- _EXERCISE AIM_
Using the data beneath this instruction, retype only the lines from the one that contains "4) street lamp (922,257,1087,676)" down to the one that contains "10) car (29,706,120,737)", both included, exactly as they appear.

RECORD EXCERPTS Block Start

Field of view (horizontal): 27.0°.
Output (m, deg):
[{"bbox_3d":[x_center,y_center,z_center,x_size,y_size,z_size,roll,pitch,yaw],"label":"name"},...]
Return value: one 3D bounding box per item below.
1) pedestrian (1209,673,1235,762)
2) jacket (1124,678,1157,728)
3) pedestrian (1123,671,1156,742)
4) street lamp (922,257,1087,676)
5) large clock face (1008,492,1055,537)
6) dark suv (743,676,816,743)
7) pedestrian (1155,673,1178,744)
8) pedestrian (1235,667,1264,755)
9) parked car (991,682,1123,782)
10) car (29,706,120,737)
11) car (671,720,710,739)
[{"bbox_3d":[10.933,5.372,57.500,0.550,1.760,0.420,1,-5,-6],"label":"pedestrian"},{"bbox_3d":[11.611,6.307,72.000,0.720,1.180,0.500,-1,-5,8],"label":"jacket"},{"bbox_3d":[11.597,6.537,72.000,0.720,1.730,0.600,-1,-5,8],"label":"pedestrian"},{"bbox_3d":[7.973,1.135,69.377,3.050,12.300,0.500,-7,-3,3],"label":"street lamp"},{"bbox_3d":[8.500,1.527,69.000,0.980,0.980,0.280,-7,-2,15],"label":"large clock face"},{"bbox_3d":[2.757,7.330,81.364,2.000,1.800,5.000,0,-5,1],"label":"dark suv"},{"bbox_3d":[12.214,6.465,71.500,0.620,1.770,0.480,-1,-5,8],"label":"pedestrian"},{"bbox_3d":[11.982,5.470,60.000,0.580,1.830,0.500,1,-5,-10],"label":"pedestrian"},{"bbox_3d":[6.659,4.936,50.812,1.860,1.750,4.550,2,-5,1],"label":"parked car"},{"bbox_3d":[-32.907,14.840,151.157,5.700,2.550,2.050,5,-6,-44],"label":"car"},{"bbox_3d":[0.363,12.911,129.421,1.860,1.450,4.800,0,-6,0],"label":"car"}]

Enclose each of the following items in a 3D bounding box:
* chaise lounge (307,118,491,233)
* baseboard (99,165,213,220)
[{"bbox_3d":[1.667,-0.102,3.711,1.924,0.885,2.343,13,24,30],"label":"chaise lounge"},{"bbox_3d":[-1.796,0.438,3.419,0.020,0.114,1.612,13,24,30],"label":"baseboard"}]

RECORD EXCERPTS Block End

- _SOLUTION_
4) street lamp (922,257,1087,676)
5) large clock face (1008,492,1055,537)
6) dark suv (743,676,816,743)
7) pedestrian (1155,673,1178,744)
8) pedestrian (1235,667,1264,755)
9) parked car (991,682,1123,782)
10) car (29,706,120,737)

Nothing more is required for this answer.